Фрагмент для чтения:
Обратимся, однако, к первой части. Право, по Канту, распадается на частное и публичное; первое рассматривает отношения между частными лицами, второе — между человеком и обществом, а также между социальными группами.
Главная проблема частного права — собственность. Частная собственность составляет основу гражданского общества, но она не изначальна, «мое» и «твое» — результат истории. Объектом собственности могут быть только вещи; человек лишь субъект ее. Владеть человеком нельзя. Есть, правда, сфера вещно-личного права, где люди рассматривают себя как вещи и отдают друг друга во взаимное пользование. Это брак, который Кант определяет как «соединение двух лиц разного пола ради пожизненного обладания половыми свойствами другого». [137] Кант не устает подчеркивать равенство вступающих в брак сторон. Поэтому не только муж имеет право добиваться возврата ушедшей от него жены, но и наоборот. У обоих и равное право на наслаждение.
137
Там же. Т. 6. С. 305.
Публичное право определяет положение отдельных индивидов в государстве и отношения между государствами в составе человечества. Правовые атрибуты человека как гражданина суть свобода, равенство и самостоятельность. Первые два явно заимствованы Кантом из лозунгов французской революции, оба устремлены против всех видов феодальной зависимости, деспотизма и сословных ограничений; перед законом все равны. Итак, свобода, равенство… В качестве третьего лозунга на знаменах санкюлотов было начертано «братство», правовую триаду Канта венчает более определенный пункт — «гражданская самостоятельность». Несамостоятельны, по мнению Канта, дети, женщины, слуги, поэтому он лишает их избирательных прав. Но не прав вообще; перед законом, настойчиво повторяет Кант, все равны. Что касается избирательных прав, то, кстати сказать, и якобинская конституция 1793 г. не предоставляла их женщинам. Это было в духе времени.
Чтобы исключить деспотизм, Кант настаивает на строгом разделении властей. Идея не новая, но в «Метафизике нравов» она проведена с предельной последовательностью и убедительностью. В каждом государстве существует три власти — верховная, издающая законы, исполнительная, осуществляющая управление на основании существующих законов, и судебная, контролирующая соблюдение законов. Деспотизм появляется там, где не обеспечена достаточная независимость одной власти от двух других. Противоположность деспотизма, по Канту, — республика. Если в условиях конституционной монархии осуществлен принцип разделения властей, то это, согласно Канту, республика. Форме правления Кант не придает особого значения. Главное, говорит он, чтобы страной правили не люди, а законы и чтобы каждая из трех властей не преступала своих полномочий. Законодательная власть страны воплощает в себе объединенную волю народа. Законодатель не может быть правителем, ибо первый издает законы, а второй подчиняется им. Ни законодатель, ни правитель не могут творить суд, они лишь назначают судей. Народ сам судит себя через своих сограждан, которые назначены для этого как его представители путем свободного выбора. Под пером Канта рождаются требования, удивительно перекликающиеся с программой французской революции. Расходится он с нею только в понимании средств.

Список заданий:
(1) Процитируйте часть фрагмента между словами «Главная проблема частного» и «Т. 6. С. 305.» включительно.
(2) Назовите все власти, которые, согласно фрагменту, Кант выделяет в каждом государстве.
Эти материалы с фрагментом никак не связаны.

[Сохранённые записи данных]
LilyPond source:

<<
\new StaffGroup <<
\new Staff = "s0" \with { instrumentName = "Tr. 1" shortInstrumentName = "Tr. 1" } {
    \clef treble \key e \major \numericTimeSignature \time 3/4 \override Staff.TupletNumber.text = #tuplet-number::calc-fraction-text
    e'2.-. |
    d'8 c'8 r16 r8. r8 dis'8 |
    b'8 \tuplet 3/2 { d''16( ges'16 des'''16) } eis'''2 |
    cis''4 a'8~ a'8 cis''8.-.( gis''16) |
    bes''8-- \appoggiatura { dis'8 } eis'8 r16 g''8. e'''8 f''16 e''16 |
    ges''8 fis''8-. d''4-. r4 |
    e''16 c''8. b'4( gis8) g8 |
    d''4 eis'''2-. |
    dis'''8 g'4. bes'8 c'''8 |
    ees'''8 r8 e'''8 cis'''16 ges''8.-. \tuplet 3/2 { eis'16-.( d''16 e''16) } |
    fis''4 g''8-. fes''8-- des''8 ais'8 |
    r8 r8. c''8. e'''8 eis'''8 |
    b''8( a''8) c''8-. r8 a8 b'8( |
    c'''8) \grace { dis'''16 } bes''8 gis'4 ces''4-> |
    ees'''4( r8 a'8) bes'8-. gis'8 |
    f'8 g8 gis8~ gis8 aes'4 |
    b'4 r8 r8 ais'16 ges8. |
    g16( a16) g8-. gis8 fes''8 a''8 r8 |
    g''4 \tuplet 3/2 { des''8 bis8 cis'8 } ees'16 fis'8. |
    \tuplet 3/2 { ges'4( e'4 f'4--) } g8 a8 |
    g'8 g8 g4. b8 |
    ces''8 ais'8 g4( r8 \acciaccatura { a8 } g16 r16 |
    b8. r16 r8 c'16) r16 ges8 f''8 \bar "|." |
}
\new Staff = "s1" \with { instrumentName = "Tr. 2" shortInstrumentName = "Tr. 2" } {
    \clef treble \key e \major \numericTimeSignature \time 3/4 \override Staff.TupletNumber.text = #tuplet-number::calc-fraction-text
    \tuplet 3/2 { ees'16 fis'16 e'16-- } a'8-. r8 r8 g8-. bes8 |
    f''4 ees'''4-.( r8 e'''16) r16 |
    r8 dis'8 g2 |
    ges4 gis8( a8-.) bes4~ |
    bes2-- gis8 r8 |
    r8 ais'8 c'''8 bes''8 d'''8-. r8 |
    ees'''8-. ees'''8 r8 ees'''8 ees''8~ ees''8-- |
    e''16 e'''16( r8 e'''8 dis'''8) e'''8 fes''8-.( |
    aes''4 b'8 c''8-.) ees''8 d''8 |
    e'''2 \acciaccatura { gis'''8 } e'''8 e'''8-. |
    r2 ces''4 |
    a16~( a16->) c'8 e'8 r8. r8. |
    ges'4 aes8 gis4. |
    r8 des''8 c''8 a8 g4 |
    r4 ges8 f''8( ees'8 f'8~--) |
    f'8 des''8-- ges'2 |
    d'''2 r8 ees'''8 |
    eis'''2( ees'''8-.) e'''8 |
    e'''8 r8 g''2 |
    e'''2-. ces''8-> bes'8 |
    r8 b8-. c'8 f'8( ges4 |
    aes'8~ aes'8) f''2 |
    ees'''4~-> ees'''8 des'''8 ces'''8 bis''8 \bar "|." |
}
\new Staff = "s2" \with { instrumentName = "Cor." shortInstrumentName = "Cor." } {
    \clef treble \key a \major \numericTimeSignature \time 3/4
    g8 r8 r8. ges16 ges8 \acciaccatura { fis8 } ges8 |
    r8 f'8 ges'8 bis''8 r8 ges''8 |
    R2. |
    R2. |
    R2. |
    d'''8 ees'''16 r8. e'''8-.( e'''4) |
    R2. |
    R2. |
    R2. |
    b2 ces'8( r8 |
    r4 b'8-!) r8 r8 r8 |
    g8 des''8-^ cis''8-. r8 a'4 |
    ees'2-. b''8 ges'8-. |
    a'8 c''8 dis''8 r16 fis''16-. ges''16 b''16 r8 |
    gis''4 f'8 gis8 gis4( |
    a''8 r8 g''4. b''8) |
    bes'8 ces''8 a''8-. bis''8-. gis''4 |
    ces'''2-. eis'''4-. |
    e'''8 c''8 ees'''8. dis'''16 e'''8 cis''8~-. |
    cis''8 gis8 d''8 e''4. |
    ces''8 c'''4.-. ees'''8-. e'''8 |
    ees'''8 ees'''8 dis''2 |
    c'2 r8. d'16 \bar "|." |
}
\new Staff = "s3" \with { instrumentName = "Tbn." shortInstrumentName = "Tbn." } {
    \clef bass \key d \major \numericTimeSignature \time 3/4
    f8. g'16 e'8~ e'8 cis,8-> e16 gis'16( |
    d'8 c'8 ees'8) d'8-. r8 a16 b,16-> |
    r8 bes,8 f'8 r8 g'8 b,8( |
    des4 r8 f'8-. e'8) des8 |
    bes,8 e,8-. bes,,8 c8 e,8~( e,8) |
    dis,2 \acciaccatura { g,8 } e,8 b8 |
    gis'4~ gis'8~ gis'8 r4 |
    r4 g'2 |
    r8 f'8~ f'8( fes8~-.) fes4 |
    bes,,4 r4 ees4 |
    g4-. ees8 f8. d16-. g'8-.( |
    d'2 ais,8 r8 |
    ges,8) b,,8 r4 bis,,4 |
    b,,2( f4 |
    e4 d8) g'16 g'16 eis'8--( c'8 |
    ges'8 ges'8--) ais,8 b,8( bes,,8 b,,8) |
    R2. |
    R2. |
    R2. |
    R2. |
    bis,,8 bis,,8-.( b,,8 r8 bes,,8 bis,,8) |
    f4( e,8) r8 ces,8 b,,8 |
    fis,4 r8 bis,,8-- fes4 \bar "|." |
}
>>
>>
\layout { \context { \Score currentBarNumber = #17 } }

Ответы на задания:
(1)
Главная проблема частного права — собственность. Частная собственность составляет основу гражданского общества, но она не изначальна, «мое» и «твое» — результат истории. Объектом собственности могут быть только вещи; человек лишь субъект ее. Владеть человеком нельзя. Есть, правда, сфера вещно-личного права, где люди рассматривают себя как вещи и отдают друг друга во взаимное пользование. Это брак, который Кант определяет как «соединение двух лиц разного пола ради пожизненного обладания половыми свойствами другого». [137] Кант не устает подчеркивать равенство вступающих в брак сторон. Поэтому не только муж имеет право добиваться возврата ушедшей от него жены, но и наоборот. У обоих и равное право на наслаждение.
137
Там же. Т. 6. С. 305.

(2) Верховная (издающая законы), исполнительная, судебная.